Mérinée déglutit difficilement. Si Sharzad était devenue la Première Conseillère alors nulle doute que c'était Amir qui portait à présent la couronne d'or massif de Roi de Jahandar.
-Vous a-telle donné l'ordre de me tuer ? Demanda-t-elle d'une voix blanche.
La surprise se peignit sur le visage des hommes.
-Bien sûr que non. Son Altesse voulait simplement que le procès se passe dans les meilleures conditions possibles et avec les témoins les plus fiables.
-Et une mère n'est pas un témoin fiable, termina malgré elle l'épouse royale en fronçant les sourcils.
Elle n'aimait pas Sharzad et ne lui faisait pas confiance mais elle l'imaginait mal organiser le meurtre de la moitié de la famille royale pour mettre son fils sur le trône. Sharzad était une mauvaise personne mais probablement pas une meurtrière. Non, elle l'imaginait davantage comme une opportuniste capable de profiter de cet événement tragique pour acquérir plus de pouvoir et éliminer ceux qu'elle estimait être en travers de sa route.
Mais alors, qui ?
Qui était derrière cela ?
Mérinée se leva et épousseta dignement sa robe. Elle devait absolument voir, Shaheen. Il fallait qu'elle lui dise de faire attention et que ce procès n'était probablement pas une chose à prendre à la légère. Elle devait être là pour l'apaiser et lui souffler ce qu'il devait dire ou taire pour réussir à s'en sortir.

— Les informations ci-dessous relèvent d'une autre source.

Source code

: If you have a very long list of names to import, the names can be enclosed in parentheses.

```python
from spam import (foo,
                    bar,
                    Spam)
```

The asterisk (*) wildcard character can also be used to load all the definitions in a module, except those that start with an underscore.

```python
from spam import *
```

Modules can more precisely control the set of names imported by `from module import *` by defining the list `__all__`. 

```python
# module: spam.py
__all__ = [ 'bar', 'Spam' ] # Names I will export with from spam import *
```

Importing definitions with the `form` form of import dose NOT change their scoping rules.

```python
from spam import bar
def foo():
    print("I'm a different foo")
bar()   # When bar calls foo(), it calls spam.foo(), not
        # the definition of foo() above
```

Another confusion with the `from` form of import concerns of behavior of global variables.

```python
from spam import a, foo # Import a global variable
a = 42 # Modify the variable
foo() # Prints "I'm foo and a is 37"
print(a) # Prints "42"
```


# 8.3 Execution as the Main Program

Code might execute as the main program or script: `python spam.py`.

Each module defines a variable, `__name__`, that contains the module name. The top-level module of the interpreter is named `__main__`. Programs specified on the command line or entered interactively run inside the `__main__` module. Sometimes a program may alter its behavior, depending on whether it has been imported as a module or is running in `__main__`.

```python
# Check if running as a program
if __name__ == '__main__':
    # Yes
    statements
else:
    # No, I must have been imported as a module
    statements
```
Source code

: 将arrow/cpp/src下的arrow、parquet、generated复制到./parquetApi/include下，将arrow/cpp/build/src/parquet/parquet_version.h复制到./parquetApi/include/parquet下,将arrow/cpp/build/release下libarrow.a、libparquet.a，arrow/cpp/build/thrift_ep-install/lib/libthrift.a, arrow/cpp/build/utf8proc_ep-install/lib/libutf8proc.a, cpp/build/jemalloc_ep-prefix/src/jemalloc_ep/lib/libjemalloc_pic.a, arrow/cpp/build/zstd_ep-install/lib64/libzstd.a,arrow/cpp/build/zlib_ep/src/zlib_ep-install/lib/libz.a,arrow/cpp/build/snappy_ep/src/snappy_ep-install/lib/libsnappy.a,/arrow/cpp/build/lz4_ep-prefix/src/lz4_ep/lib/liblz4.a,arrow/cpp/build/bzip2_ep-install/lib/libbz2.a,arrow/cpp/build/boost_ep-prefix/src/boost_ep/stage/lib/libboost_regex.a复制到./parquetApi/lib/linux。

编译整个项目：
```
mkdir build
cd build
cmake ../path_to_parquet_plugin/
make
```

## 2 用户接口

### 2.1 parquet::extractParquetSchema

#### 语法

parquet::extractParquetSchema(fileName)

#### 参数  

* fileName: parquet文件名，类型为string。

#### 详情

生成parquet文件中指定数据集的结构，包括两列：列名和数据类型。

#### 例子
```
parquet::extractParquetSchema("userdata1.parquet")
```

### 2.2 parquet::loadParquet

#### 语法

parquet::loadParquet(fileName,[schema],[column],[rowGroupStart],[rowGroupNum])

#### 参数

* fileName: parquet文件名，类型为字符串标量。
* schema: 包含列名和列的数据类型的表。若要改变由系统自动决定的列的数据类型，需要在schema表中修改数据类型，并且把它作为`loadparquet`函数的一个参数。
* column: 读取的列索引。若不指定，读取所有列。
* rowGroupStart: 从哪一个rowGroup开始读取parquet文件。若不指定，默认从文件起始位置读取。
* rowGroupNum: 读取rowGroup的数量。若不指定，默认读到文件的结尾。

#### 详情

-Quand pourrais-je vois mon fils ?
L'homme au sourire moqueur secoua négativement la tête.
-Vous ne pourrez voir votre fils que s'il est reconnu coupable et condamné à mort afin de lui dire un dernier adieu. Son Altesse y a consentit.

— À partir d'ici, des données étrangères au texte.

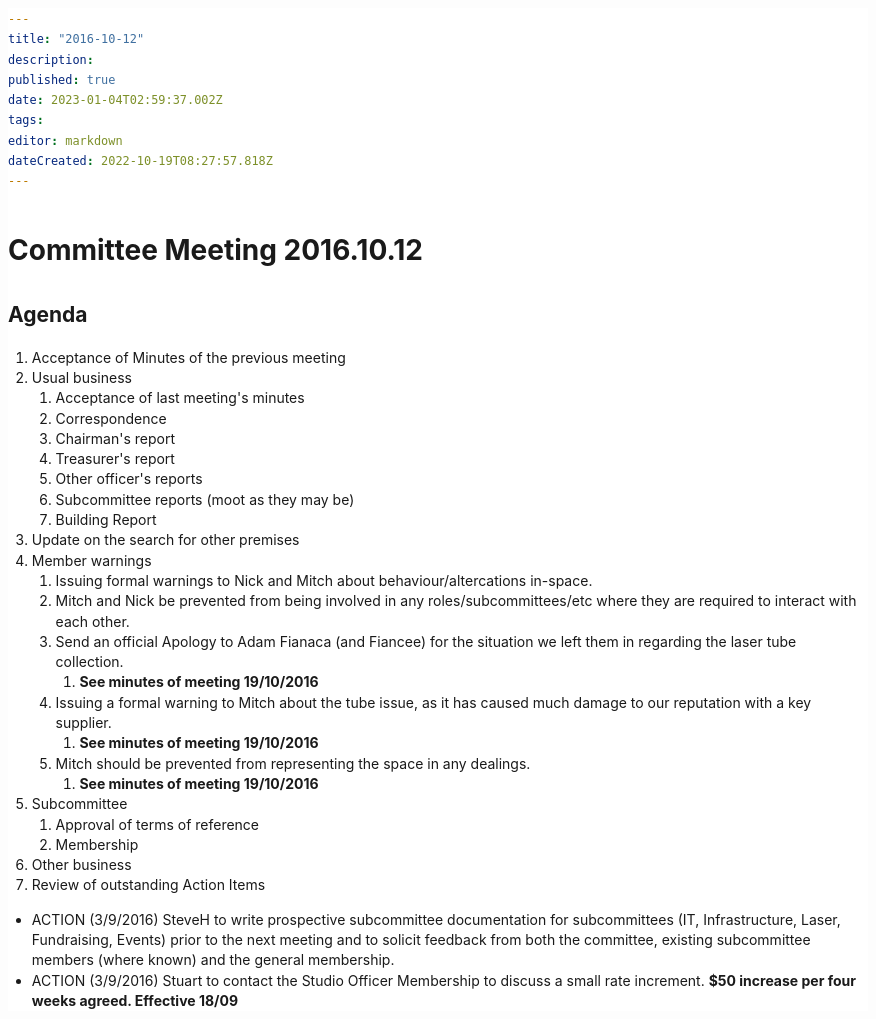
 ```yaml
---
title: "2016-10-12"
description: 
published: true
date: 2023-01-04T02:59:37.002Z
tags: 
editor: markdown
dateCreated: 2022-10-19T08:27:57.818Z
---
```


# Committee Meeting 2016.10.12

## Agenda

1.  Acceptance of Minutes of the previous meeting
2.  Usual business
    1.  Acceptance of last meeting's minutes
    2.  Correspondence
    3.  Chairman's report
    4.  Treasurer's report
    5.  Other officer's reports
    6.  Subcommittee reports (moot as they may be)
    7.  Building Report
3.  Update on the search for other premises
4.  Member warnings
    1.  Issuing formal warnings to Nick and Mitch about behaviour/altercations in-space.
    2.  Mitch and Nick be prevented from being involved in any roles/subcommittees/etc where they are required to interact with each other.
    3.  Send an official Apology to Adam Fianaca (and Fiancee) for the situation we left them in regarding the laser tube collection.
        1.  **See minutes of meeting 19/10/2016**
    4.  Issuing a formal warning to Mitch about the tube issue, as it has caused much damage to our reputation with a key supplier.
        1.  **See minutes of meeting 19/10/2016**
    5.  Mitch should be prevented from representing the space in any dealings.
        1.  **See minutes of meeting 19/10/2016**
5.  Subcommittee
    1.  Approval of terms of reference
    2.  Membership
6.  Other business
7.  Review of outstanding Action Items

-   ACTION (3/9/2016) SteveH to write prospective subcommittee documentation for subcommittees (IT, Infrastructure, Laser, Fundraising, Events) prior to the next meeting and to solicit feedback from both the committee, existing subcommittee members (where known) and the general membership.
-   ACTION (3/9/2016) Stuart to contact the Studio Officer Membership to discuss a small rate increment. **\$50 increase per four weeks agreed. Effective 18/09**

Le sang de Mérinée quitta brusquement son corps tandis que la panique la fit hoqueter de terreur. Pendant un court instant, elle songea à tirer les rideaux du balcon pour se jeter dans le vide. L'étage n'était pas très haut et elle s'en tirerait probablement avec une cheville foulée ou brisée mais au moins elle échapperait aux soldats. Et, le temps qu'ils traversent le palais pour l'attraper, elle se traînerait jusqu'à la salle du procès.
Mais son plan était précaire et comportait trop d'inconnues. Le couloir menant à la salle du palais devait être bourré de gardes. Elle mit de côté la panique qui faisait trembler ses mains et tenta de réfléchir froidement.
Son esprit était son plus grand trésor. C'est d'ailleurs ce qui avait décidé le Roi Alakin à la choisir comme troisième et dernière épouse parmi toutes les filles des Grands Conseillers d'Iléros. Il fallait qu'elle trouve une solution, n'importe quoi.
Elle ne pouvait pas sortir, elle avait donc besoin d'aide. Passant en revue l'intégralité des gens du palais, elle essaya de deviner lequel serait le plus fiable. Un nom s'imposa. Elle se tourna vers les gardes, hiératique.
-Sharzad m'interdit de sortir mais, a-t-elle précisé que je ne devais pas non plus recevoir de visite ?
Les hommes échangèrent un regard surpris. Pendant les quelques longues secondes que dura leur questionnement silencieux, Mérinée pouvait sentir les battements de son cœur s'accélérer. Finalement, l'un d'eux hocha négativement la tête.